#### Recorded information:
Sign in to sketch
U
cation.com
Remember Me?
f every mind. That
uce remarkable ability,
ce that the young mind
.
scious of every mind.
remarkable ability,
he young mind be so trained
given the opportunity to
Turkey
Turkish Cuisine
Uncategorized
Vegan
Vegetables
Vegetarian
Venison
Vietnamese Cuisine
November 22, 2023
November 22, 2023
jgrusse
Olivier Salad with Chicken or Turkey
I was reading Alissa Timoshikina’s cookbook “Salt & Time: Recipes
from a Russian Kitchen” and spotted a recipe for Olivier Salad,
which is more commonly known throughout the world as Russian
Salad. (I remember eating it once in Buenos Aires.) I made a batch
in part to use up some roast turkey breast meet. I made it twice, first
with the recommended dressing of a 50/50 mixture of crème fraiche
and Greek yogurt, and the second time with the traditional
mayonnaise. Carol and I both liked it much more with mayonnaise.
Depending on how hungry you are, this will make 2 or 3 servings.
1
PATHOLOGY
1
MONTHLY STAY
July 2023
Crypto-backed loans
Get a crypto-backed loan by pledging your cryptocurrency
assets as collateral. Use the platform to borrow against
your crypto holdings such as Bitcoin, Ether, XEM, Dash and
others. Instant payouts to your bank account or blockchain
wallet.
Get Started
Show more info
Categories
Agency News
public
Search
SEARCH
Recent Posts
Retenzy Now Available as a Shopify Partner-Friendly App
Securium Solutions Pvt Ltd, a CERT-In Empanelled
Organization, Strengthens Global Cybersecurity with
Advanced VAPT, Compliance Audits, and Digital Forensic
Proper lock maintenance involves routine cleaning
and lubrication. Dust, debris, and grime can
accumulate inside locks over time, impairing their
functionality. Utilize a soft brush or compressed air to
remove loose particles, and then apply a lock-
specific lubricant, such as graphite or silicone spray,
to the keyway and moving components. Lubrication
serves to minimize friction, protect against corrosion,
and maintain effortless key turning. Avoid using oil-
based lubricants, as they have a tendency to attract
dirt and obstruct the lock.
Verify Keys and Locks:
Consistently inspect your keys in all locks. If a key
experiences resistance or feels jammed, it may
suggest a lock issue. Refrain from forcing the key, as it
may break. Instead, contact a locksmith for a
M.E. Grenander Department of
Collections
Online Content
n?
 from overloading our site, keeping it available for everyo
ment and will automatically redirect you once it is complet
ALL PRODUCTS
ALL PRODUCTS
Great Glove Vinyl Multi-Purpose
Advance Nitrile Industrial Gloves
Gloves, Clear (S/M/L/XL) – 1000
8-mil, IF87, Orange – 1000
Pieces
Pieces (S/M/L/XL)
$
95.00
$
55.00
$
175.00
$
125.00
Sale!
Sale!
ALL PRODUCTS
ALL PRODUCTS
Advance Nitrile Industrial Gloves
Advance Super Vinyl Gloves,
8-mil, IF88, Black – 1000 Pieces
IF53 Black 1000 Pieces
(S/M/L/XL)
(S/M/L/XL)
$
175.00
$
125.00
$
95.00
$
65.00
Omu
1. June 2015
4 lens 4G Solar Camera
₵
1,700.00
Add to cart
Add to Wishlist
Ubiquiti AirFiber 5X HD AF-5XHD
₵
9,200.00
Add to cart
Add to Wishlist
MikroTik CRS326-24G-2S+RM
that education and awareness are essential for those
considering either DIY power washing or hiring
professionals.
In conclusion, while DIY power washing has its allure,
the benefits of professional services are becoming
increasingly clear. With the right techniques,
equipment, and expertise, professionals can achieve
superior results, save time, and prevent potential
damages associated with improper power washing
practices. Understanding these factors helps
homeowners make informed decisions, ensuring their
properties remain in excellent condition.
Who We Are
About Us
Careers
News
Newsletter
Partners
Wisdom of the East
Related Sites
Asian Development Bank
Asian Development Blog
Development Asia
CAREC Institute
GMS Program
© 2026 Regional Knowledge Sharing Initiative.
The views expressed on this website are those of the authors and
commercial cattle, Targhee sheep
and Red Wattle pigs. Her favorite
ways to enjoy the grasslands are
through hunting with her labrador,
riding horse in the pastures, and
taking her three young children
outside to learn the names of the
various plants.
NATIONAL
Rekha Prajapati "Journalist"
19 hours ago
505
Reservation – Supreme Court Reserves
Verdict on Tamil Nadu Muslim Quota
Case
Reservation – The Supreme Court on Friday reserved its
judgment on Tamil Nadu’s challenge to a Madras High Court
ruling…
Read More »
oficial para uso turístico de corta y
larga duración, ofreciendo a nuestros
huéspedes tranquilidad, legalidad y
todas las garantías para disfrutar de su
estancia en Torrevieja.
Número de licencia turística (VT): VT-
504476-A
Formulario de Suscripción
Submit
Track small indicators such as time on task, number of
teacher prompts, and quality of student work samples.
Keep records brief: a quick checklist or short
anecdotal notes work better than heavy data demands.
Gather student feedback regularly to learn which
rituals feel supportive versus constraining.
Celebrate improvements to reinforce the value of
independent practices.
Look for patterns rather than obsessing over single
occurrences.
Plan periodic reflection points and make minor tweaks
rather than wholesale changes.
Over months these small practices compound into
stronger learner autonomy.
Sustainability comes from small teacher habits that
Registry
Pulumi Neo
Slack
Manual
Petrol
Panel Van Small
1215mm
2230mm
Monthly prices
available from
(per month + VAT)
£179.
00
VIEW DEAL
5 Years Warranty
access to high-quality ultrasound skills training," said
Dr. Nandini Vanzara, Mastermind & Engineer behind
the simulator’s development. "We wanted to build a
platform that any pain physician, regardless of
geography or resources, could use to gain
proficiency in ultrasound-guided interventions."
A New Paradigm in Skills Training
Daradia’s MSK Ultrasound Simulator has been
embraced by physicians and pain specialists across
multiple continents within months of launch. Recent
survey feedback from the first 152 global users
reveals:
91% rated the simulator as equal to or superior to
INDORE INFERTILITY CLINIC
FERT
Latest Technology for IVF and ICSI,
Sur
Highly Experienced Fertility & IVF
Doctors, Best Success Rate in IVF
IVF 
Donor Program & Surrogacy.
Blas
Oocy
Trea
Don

#### Instruction:
Set the entries down again precisely as they were given.

#### Solution below:
Sign in to sketch
U
cation.com
Remember Me?
f every mind. That
uce remarkable ability,
ce that the young mind
.
scious of every mind.
remarkable ability,
he young mind be so trained
given the opportunity to
Turkey
Turkish Cuisine
Uncategorized
Vegan
Vegetables
Vegetarian
Venison
Vietnamese Cuisine
November 22, 2023
November 22, 2023
jgrusse
Olivier Salad with Chicken or Turkey
I was reading Alissa Timoshikina’s cookbook “Salt & Time: Recipes
from a Russian Kitchen” and spotted a recipe for Olivier Salad,
which is more commonly known throughout the world as Russian
Salad. (I remember eating it once in Buenos Aires.) I made a batch
in part to use up some roast turkey breast meet. I made it twice, first
with the recommended dressing of a 50/50 mixture of crème fraiche
and Greek yogurt, and the second time with the traditional
mayonnaise. Carol and I both liked it much more with mayonnaise.
Depending on how hungry you are, this will make 2 or 3 servings.
1
PATHOLOGY
1
MONTHLY STAY
July 2023
Crypto-backed loans
Get a crypto-backed loan by pledging your cryptocurrency
assets as collateral. Use the platform to borrow against
your crypto holdings such as Bitcoin, Ether, XEM, Dash and
others. Instant payouts to your bank account or blockchain
wallet.
Get Started
Show more info
Categories
Agency News
public
Search
SEARCH
Recent Posts
Retenzy Now Available as a Shopify Partner-Friendly App
Securium Solutions Pvt Ltd, a CERT-In Empanelled
Organization, Strengthens Global Cybersecurity with
Advanced VAPT, Compliance Audits, and Digital Forensic
Proper lock maintenance involves routine cleaning
and lubrication. Dust, debris, and grime can
accumulate inside locks over time, impairing their
functionality. Utilize a soft brush or compressed air to
remove loose particles, and then apply a lock-
specific lubricant, such as graphite or silicone spray,
to the keyway and moving components. Lubrication
serves to minimize friction, protect against corrosion,
and maintain effortless key turning. Avoid using oil-
based lubricants, as they have a tendency to attract
dirt and obstruct the lock.
Verify Keys and Locks:
Consistently inspect your keys in all locks. If a key
experiences resistance or feels jammed, it may
suggest a lock issue. Refrain from forcing the key, as it
may break. Instead, contact a locksmith for a
M.E. Grenander Department of
Collections
Online Content
n?
 from overloading our site, keeping it available for everyo
ment and will automatically redirect you once it is complet
ALL PRODUCTS
ALL PRODUCTS
Great Glove Vinyl Multi-Purpose
Advance Nitrile Industrial Gloves
Gloves, Clear (S/M/L/XL) – 1000
8-mil, IF87, Orange – 1000
Pieces
Pieces (S/M/L/XL)
$
95.00
$
55.00
$
175.00
$
125.00
Sale!
Sale!
ALL PRODUCTS
ALL PRODUCTS
Advance Nitrile Industrial Gloves
Advance Super Vinyl Gloves,
8-mil, IF88, Black – 1000 Pieces
IF53 Black 1000 Pieces
(S/M/L/XL)
(S/M/L/XL)
$
175.00
$
125.00
$
95.00
$
65.00
Omu
1. June 2015
4 lens 4G Solar Camera
₵
1,700.00
Add to cart
Add to Wishlist
Ubiquiti AirFiber 5X HD AF-5XHD
₵
9,200.00
Add to cart
Add to Wishlist
MikroTik CRS326-24G-2S+RM
that education and awareness are essential for those
considering either DIY power washing or hiring
professionals.
In conclusion, while DIY power washing has its allure,
the benefits of professional services are becoming
increasingly clear. With the right techniques,
equipment, and expertise, professionals can achieve
superior results, save time, and prevent potential
damages associated with improper power washing
practices. Understanding these factors helps
homeowners make informed decisions, ensuring their
properties remain in excellent condition.
Who We Are
About Us
Careers
News
Newsletter
Partners
Wisdom of the East
Related Sites
Asian Development Bank
Asian Development Blog
Development Asia
CAREC Institute
GMS Program
© 2026 Regional Knowledge Sharing Initiative.
The views expressed on this website are those of the authors and
commercial cattle, Targhee sheep
and Red Wattle pigs. Her favorite
ways to enjoy the grasslands are
through hunting with her labrador,
riding horse in the pastures, and
taking her three young children
outside to learn the names of the
various plants.
NATIONAL
Rekha Prajapati "Journalist"
19 hours ago
505
Reservation – Supreme Court Reserves
Verdict on Tamil Nadu Muslim Quota
Case
Reservation – The Supreme Court on Friday reserved its
judgment on Tamil Nadu’s challenge to a Madras High Court
ruling…
Read More »
oficial para uso turístico de corta y
larga duración, ofreciendo a nuestros
huéspedes tranquilidad, legalidad y
todas las garantías para disfrutar de su
estancia en Torrevieja.
Número de licencia turística (VT): VT-
504476-A
Formulario de Suscripción
Submit
Track small indicators such as time on task, number of
teacher prompts, and quality of student work samples.
Keep records brief: a quick checklist or short
anecdotal notes work better than heavy data demands.
Gather student feedback regularly to learn which
rituals feel supportive versus constraining.
Celebrate improvements to reinforce the value of
independent practices.
Look for patterns rather than obsessing over single
occurrences.
Plan periodic reflection points and make minor tweaks
rather than wholesale changes.
Over months these small practices compound into
stronger learner autonomy.
Sustainability comes from small teacher habits that
Registry
Pulumi Neo
Slack
Manual
Petrol
Panel Van Small
1215mm
2230mm
Monthly prices
available from
(per month + VAT)
£179.
00
VIEW DEAL
5 Years Warranty
access to high-quality ultrasound skills training," said
Dr. Nandini Vanzara, Mastermind & Engineer behind
the simulator’s development. "We wanted to build a
platform that any pain physician, regardless of
geography or resources, could use to gain
proficiency in ultrasound-guided interventions."
A New Paradigm in Skills Training
Daradia’s MSK Ultrasound Simulator has been
embraced by physicians and pain specialists across
multiple continents within months of launch. Recent
survey feedback from the first 152 global users
reveals:
91% rated the simulator as equal to or superior to
INDORE INFERTILITY CLINIC
FERT
Latest Technology for IVF and ICSI,
Sur
Highly Experienced Fertility & IVF
Doctors, Best Success Rate in IVF
IVF 
Donor Program & Surrogacy.
Blas
Oocy
Trea
Don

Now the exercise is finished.